**The task**
Apart from the images, the records below need to be copied exactly.

[Recorded data]

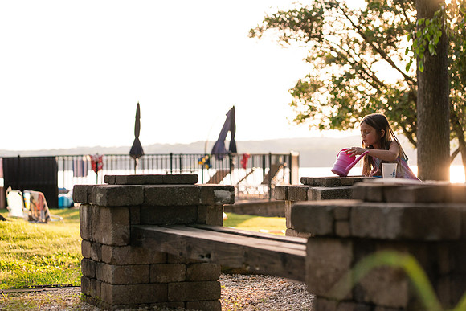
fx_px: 1144
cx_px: 224
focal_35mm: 88
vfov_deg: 15.5
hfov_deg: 23.0
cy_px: 149
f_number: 3.5
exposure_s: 1/1250
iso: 1000
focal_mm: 85
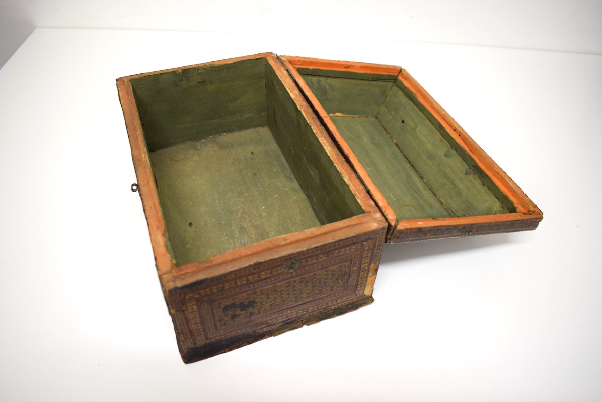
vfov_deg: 43.6
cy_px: 201
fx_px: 502
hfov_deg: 61.9
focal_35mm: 30
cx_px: 301
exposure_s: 1/60
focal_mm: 20
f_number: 4
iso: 640
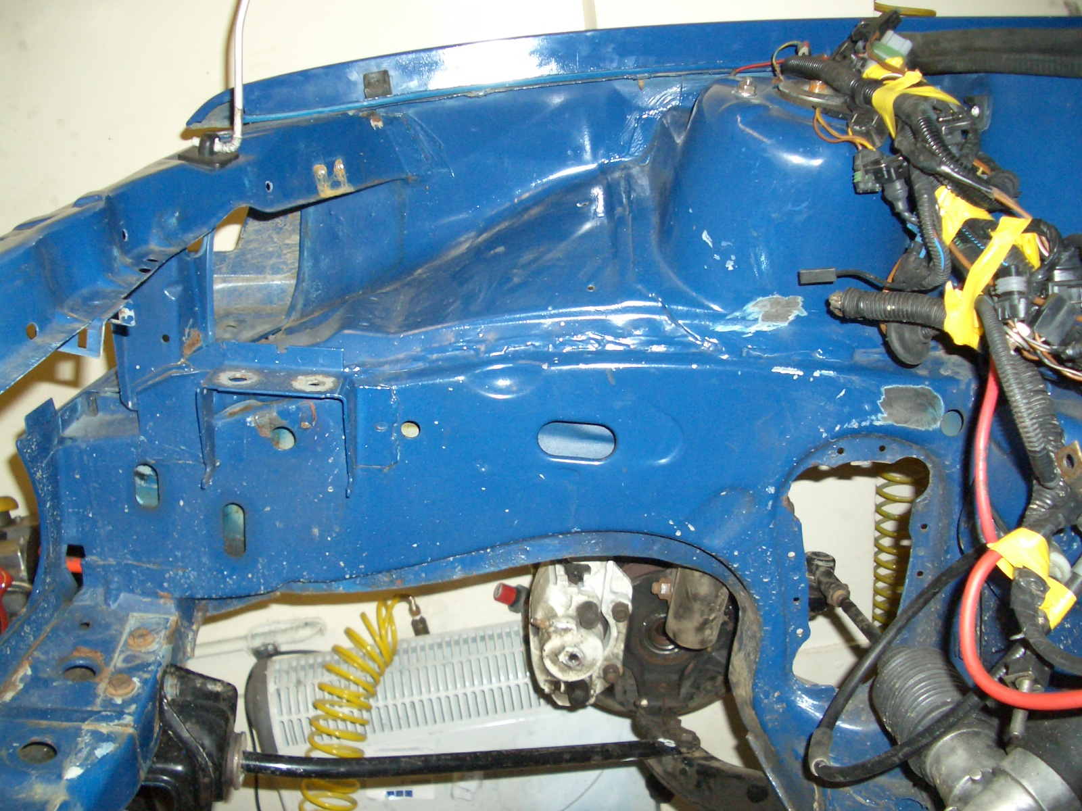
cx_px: 541
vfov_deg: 40.7
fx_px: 1094
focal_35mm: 35
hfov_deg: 52.6
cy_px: 406
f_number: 2.6
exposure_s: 1/60
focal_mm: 5.8
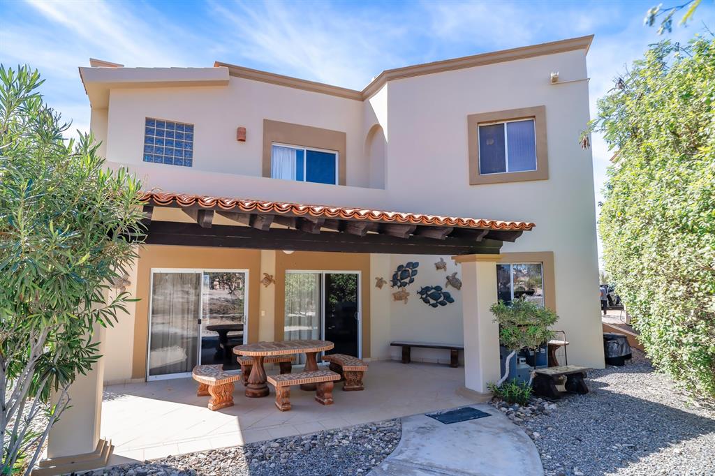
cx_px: 358
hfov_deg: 84.0
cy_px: 238
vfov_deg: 61.9
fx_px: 397
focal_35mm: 20
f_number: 4.5
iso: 80
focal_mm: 20
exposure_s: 1/500
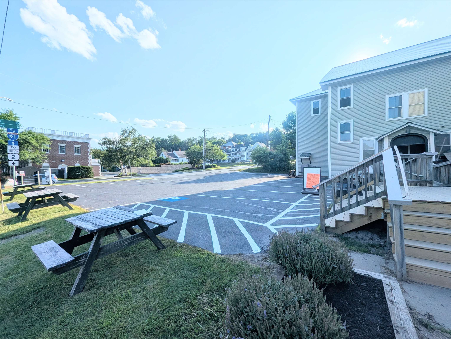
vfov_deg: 90.1
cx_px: 226
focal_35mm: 13
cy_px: 170
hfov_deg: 106.1
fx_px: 170
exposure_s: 1/2710
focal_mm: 1.95
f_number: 2.2
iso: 48
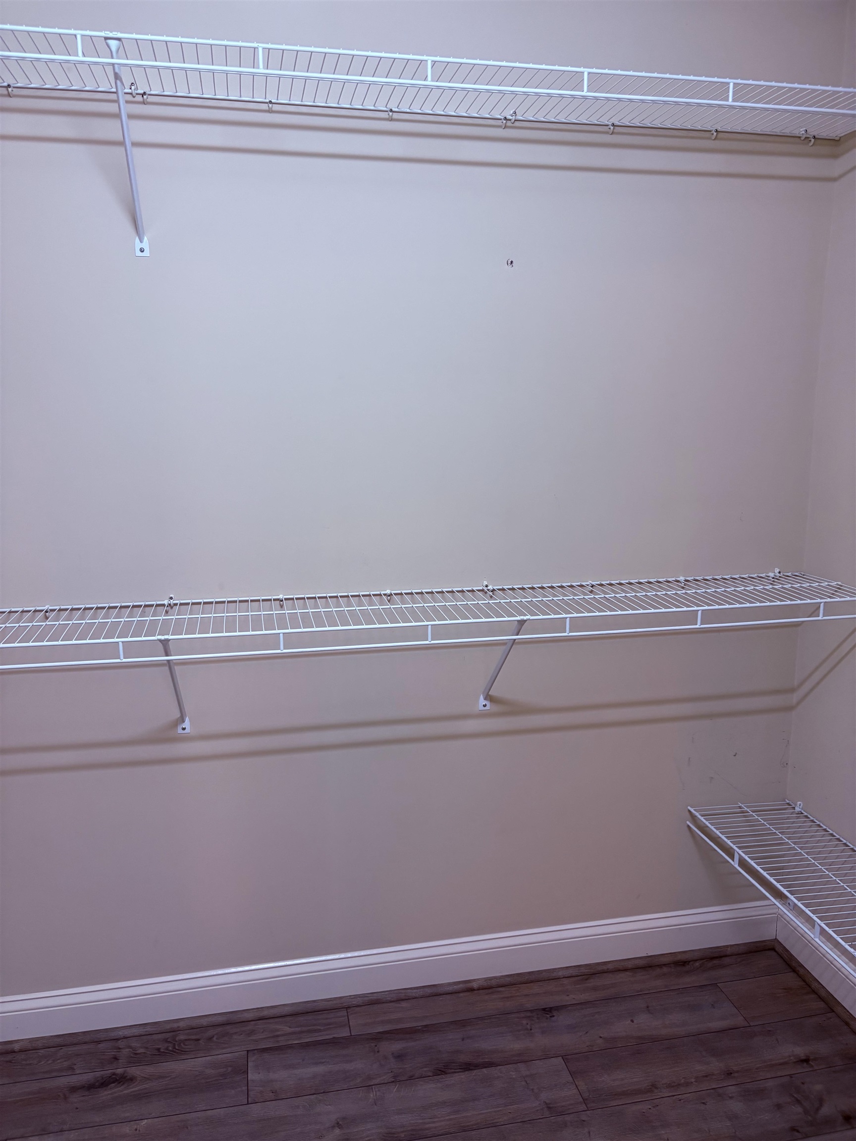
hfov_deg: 53.1
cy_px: 570
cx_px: 428
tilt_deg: -8.3
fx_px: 857
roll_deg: +0.4
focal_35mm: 26
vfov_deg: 67.3
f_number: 1.6
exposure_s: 1/60
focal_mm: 5.96
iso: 125
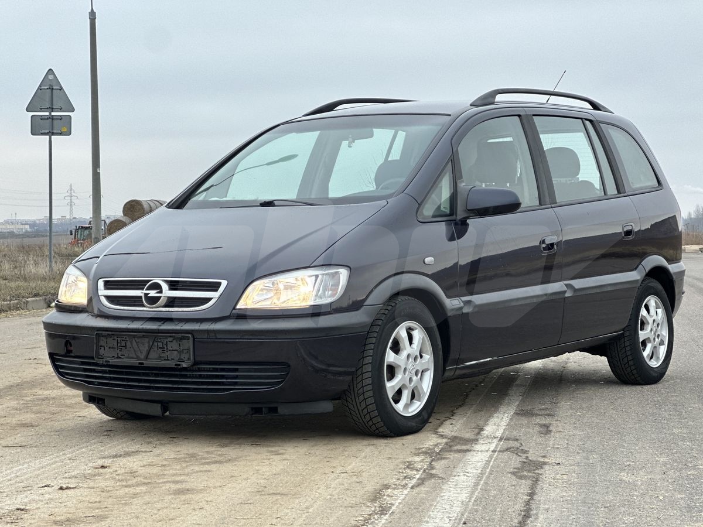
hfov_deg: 25.3
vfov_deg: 19.1
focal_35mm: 77
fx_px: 1564
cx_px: 352
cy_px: 264
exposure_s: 1/121
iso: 125
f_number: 2.8
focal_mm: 9
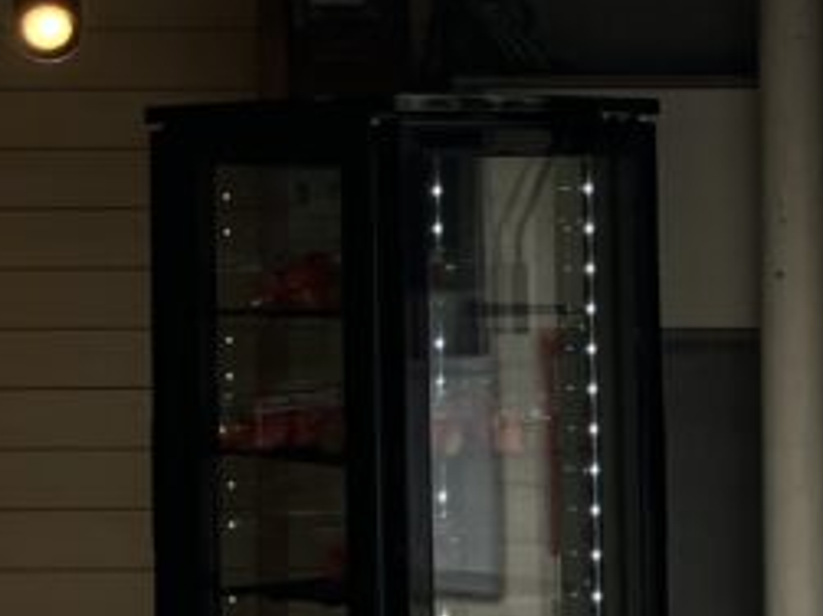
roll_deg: +0.1
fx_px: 3398
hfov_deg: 13.8
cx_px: 498
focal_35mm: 143
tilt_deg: +5.0
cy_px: 197
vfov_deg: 10.4
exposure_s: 1/1245
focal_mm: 3.99
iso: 32
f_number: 1.8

**Answer box**
fx_px: 1144
cx_px: 224
focal_35mm: 88
vfov_deg: 15.5
hfov_deg: 23.0
cy_px: 149
f_number: 3.5
exposure_s: 1/1250
iso: 1000
focal_mm: 85
vfov_deg: 43.6
cy_px: 201
fx_px: 502
hfov_deg: 61.9
focal_35mm: 30
cx_px: 301
exposure_s: 1/60
focal_mm: 20
f_number: 4
iso: 640
cx_px: 541
vfov_deg: 40.7
fx_px: 1094
focal_35mm: 35
hfov_deg: 52.6
cy_px: 406
f_number: 2.6
exposure_s: 1/60
focal_mm: 5.8
cx_px: 358
hfov_deg: 84.0
cy_px: 238
vfov_deg: 61.9
fx_px: 397
focal_35mm: 20
f_number: 4.5
iso: 80
focal_mm: 20
exposure_s: 1/500
vfov_deg: 90.1
cx_px: 226
focal_35mm: 13
cy_px: 170
hfov_deg: 106.1
fx_px: 170
exposure_s: 1/2710
focal_mm: 1.95
f_number: 2.2
iso: 48
hfov_deg: 53.1
cy_px: 570
cx_px: 428
tilt_deg: -8.3
fx_px: 857
roll_deg: +0.4
focal_35mm: 26
vfov_deg: 67.3
f_number: 1.6
exposure_s: 1/60
focal_mm: 5.96
iso: 125
hfov_deg: 25.3
vfov_deg: 19.1
focal_35mm: 77
fx_px: 1564
cx_px: 352
cy_px: 264
exposure_s: 1/121
iso: 125
f_number: 2.8
focal_mm: 9
roll_deg: +0.1
fx_px: 3398
hfov_deg: 13.8
cx_px: 498
focal_35mm: 143
tilt_deg: +5.0
cy_px: 197
vfov_deg: 10.4
exposure_s: 1/1245
focal_mm: 3.99
iso: 32
f_number: 1.8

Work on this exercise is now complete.